UPDATE: As you were. Laura was off to interview Kate this morning, and the interview looks likely to appear on Radio 6 at a later date. We’ll let you know when

Lauren Laverne, host of 6 Music’s morning show has tweeted that she will “be round Kate Bush’s for a cup of tea and a chat” on Thursday morning.

Wild Man animation tonight!

Kate has announced on her official website the premier tonight of the animation for Wild Man. Watch it below:

[youtube width=”640″ height=”360″]http://www.youtube.com/watch?v=HIF40L-_HjA[/youtube]

Hi everyone,

I am delighted to announce the premier of our first animated film tonight. It only runs for about 2 1/2 minutes but huge amounts of care and work have gone into this. I think it looks so atmospheric and has a beautifully crafted and unique look. It has been created by Finn and Patrick at Brandt Animation. It has been really exciting working on this. I hope you like it.

I want to say a very special thanks to Mike Solinger, the producer on this project. Without him this could never have happened. I would also like to thank the Yeti who was the inspiration for the song and this short film.
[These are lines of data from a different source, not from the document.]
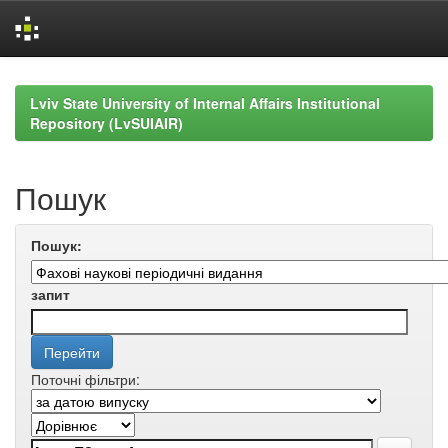
Skip
navigation
Lviv State University of Internal Affairs Institutional
Repository (LvSUIAIR)
Пошук
Пошук:
запит
Поточні фільтри: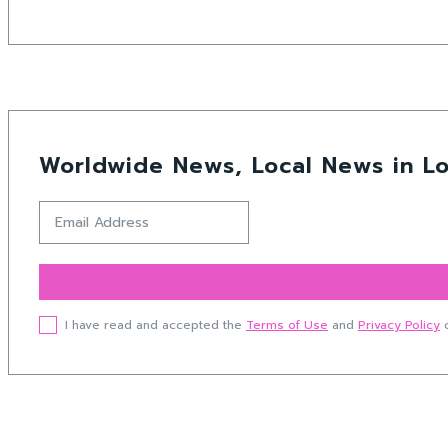
Worldwide News, Local News in Lo
I have read and accepted the
Terms of Use
and
Privacy Policy
o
I hope it remains an enigma.

With very best wishes,
Kate

You can watch the animation on Kate’s official site at 19:30 GMT here.
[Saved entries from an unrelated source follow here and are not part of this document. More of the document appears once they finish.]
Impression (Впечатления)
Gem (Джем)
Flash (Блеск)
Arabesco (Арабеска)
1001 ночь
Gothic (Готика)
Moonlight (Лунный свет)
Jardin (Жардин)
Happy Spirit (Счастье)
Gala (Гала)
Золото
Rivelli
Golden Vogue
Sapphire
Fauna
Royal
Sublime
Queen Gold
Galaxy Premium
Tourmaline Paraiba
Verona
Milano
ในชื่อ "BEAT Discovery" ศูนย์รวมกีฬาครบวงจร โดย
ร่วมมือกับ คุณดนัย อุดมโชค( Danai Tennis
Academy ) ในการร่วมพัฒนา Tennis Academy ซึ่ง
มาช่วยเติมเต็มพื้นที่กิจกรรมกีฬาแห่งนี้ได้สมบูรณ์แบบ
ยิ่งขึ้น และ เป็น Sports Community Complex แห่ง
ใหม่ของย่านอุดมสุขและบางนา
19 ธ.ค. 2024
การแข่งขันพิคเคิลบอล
“Aural tapestries”: Superversity

A short but beautiful review from Superversity:

Kate Bush always challenges her audience. No one gets off easy once they enter her arena. Her music is “serious stuff’ compared to the immediately accessible pabulum that floods pop music. And, if the listener rises to her challenge, the reward is always substantial. This isn’t music for people who want background noise to balance their accounts by. Nor is it assaulting and angry as much rock can be. This is music for intense focus and contemplation. Ms. Bush is a weaver of words and sounds into aural tapestries that cover over the listener like a blanket of emotion. The music is seductive and unusually obtuse at first, but every time you hear it there is something new waiting to be found. These pieces are less songs than aural puzzles waiting to be solved and managing to evade solution even with familiarity. Still, the elusive nature of her music isn’t frustrating but . . . challenging . . . as much of the best music is. Open your ears. Open your mind. Listen.”